The death of George Floyd sent shockwaves round the world and sparked protests against police brutality across the United States.
Floyd, 46, was filmed repeatedly saying “I can’t breathe” as Minneapolis police officer Derek Chauvin knelt on his neck for nine minutes.
The unarmed man lost consciousness and was pronounced dead in hospital an hour later.
George Floyd had been arrested for a non-violent crime prior to his death.
Why was George Floyd arrested?
George Floyd was arrested after a teenage shop assistant at Cup Foods grocery store accused him of paying for a pack of cigarettes with a counterfeit $20 bill.
When George Floyd refused to return the cigarettes, police were called to the scene.
A transcript of the phone call to the police was released by authorities with the shop assistant quoted to have said that Floyd was “drunk” and “not in control of himself”.
When officers arrive at the scene Mr Floyd was in a car with two other around the corner from the shop.

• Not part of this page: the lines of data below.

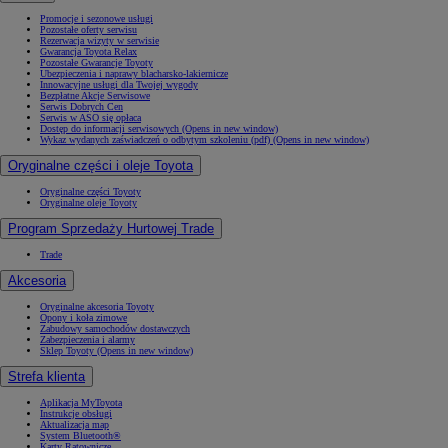
Promocje i sezonowe usługi
Pozostałe oferty serwisu
Rezerwacja wizyty w serwisie
Gwarancja Toyota Relax
Pozostałe Gwarancje Toyoty
Ubezpieczenia i naprawy blacharsko-lakiernicze
Innowacyjne usługi dla Twojej wygody
Bezpłatne Akcje Serwisowe
Serwis Dobrych Cen
Serwis w ASO się opłaca
Dostęp do informacji serwisowych
(Opens in new window)
Wykaz wydanych zaświadczeń o odbytym szkoleniu (pdf)
(Opens in new window)
Oryginalne części i oleje Toyota
Oryginalne części Toyoty
Oryginalne oleje Toyoty
Program Sprzedaży Hurtowej Trade
Trade
Akcesoria
Oryginalne akcesoria Toyoty
Opony i koła zimowe
Zabudowy samochodów dostawczych
Zabezpieczenia i alarmy
Sklep Toyoty
(Opens in new window)
Strefa klienta
Aplikacja MyToyota
Instrukcje obsługi
Aktualizacja map
System Bluetooth®
Karty Ratownicze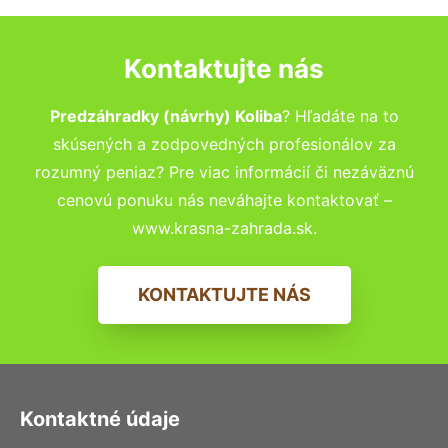
Kontaktujte nás
Predzáhradky (návrhy) Koliba
? Hľadáte na to
skúsených a zodpovedných profesionálov za
rozumný peniaz? Pre viac informácií či nezáväznú
cenovú ponuku nás neváhajte kontaktovať –
www.krasna-zahrada.sk.
KONTAKTUJTE NÁS
Kontaktné údaje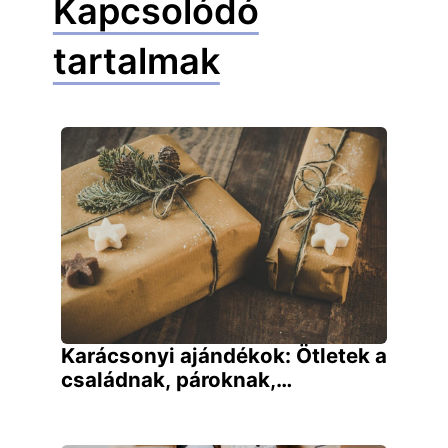
Kapcsolódó
tartalmak
Karácsonyi ajándékok: Ötletek a
családnak, pároknak,…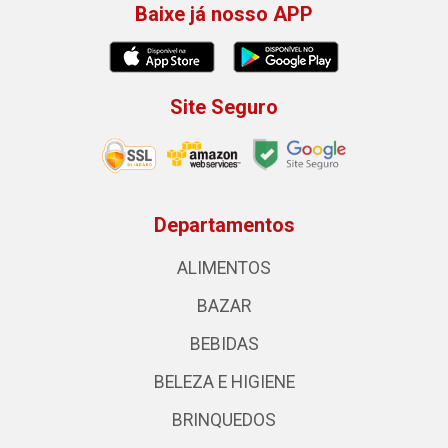
Baixe já nosso APP
Site Seguro
Departamentos
ALIMENTOS
BAZAR
BEBIDAS
BELEZA E HIGIENE
BRINQUEDOS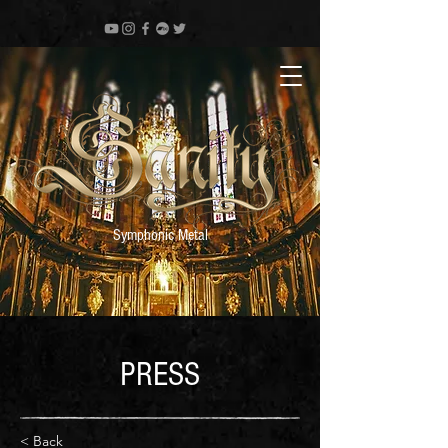
Symphonic Metal
PRESS
< Back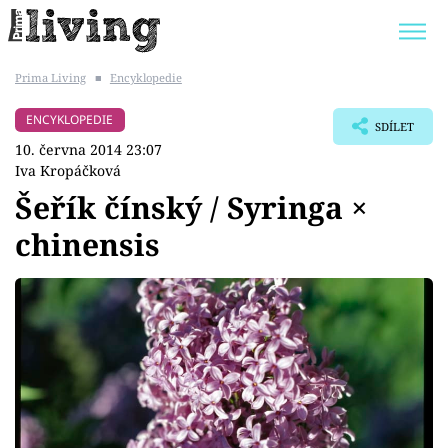
Prima Living
■
Encyklopedie
Trendy:
JAK UŠETŘIT
POKOJOVÉ KVĚTINY
ENCYKLOPEDIE
SDÍLET
BYDLENÍ SLAVNÝCH
ZAHRADA
10. června 2014 23:07
Iva Kropáčková
Šeřík čínský / Syringa ×
chinensis
Témata
Bydlení
Zahrada
Design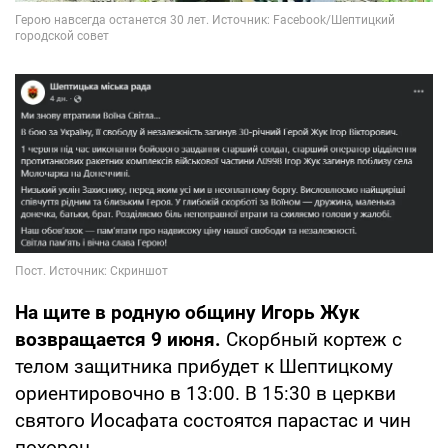
На щите в родную общину Игорь Жук
возвращается 9 июня.
Скорбный кортеж с
телом защитника прибудет к Шептицкому
ориентировочно в 13:00. В 15:30 в церкви
святого Иосафата состоятся парастас и чин
похорон.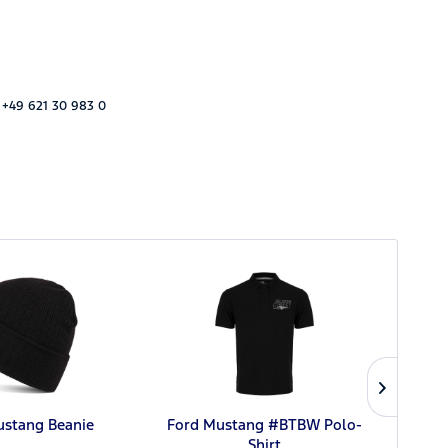
 +49 621 30 983 0
ustang Beanie
Ford Mustang #BTBW Polo-
Ford 
Shirt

Officer Thomas Lane pulled out his gun after he approached the car – it has not been explained why the police officer felt it necessary to do this.
Prosecutors say that Officer Lane "put his hands on Mr Floyd, and pulled him out of the car", before Mr Floyd "actively resisted being handcuffed".

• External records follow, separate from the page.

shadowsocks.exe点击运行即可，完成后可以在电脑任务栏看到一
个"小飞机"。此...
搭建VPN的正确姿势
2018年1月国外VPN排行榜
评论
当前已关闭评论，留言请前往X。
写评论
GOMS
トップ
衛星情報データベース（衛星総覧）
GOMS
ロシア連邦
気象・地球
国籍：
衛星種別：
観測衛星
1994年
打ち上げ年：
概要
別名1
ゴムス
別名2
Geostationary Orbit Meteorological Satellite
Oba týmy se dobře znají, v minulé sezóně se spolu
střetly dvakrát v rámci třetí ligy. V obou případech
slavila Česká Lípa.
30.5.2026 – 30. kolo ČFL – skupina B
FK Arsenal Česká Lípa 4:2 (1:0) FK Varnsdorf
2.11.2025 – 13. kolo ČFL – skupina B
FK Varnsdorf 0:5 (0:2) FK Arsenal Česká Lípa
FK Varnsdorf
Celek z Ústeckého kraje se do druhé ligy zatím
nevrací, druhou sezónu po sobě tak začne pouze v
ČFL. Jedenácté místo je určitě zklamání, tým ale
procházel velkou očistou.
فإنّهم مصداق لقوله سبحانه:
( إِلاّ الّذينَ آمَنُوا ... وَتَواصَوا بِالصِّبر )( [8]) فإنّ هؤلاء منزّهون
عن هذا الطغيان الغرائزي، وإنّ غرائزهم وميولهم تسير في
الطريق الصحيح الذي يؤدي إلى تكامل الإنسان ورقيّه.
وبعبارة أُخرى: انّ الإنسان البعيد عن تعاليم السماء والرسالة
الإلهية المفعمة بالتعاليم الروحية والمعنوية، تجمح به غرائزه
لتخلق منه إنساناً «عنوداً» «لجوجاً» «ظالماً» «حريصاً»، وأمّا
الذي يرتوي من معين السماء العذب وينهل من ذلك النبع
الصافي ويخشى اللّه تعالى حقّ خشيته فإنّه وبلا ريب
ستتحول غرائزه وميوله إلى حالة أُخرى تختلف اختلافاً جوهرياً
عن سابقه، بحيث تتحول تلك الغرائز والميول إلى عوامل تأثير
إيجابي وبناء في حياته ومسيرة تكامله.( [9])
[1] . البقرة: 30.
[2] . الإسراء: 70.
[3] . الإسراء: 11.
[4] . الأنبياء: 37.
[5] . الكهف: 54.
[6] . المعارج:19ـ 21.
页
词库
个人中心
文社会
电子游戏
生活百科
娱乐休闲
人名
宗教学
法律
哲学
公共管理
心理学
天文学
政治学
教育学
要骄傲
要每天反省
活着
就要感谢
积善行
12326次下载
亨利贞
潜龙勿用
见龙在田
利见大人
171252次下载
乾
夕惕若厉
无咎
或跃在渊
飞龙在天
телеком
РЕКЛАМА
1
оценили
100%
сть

Mr Floyd was compliant once arrested by Officer Lane.
According to a police report George Floyd resisted arrest when officers tried to put him in a squad car. According to the police report Mr Floyd "stiffened up, fell to the ground, and told the officers he was claustrophobic".
Following a struggle Mr Floyd was restrained by Officer Derek Chauvin, with three more police officers assisting in restraining the 46-year-old.
In footage from bystanders Officer Chauvin could be seen kneeling on Mr Floyd’s neck for almost nine minutes.
Once he lost consciousness Floyd was taken by officers to hospital where he was pronounced dead.
Mr Floyd said “I can’t breathe” twenty times.
What has Derek Chauvin been charged with?
Derek Chauvin is facing charges of second and third degree murder.
According to Minnesota statute someone who is guilty of second degree murder is defined as a person who “causes the death of a human being with intent to effect the death of that person or another, but without premeditation."
Minnesota defines third-degree murder as the causing of death “by perpetrating an act eminently dangerous to others and evincing a depraved mind, without regard for human life, is guilty of murder in the third degree.”
A person who is found guilty of third degree murder faces no more than 25 years in prison, while a person who is found guilty of second degree murder could face up to 40 years behind bars.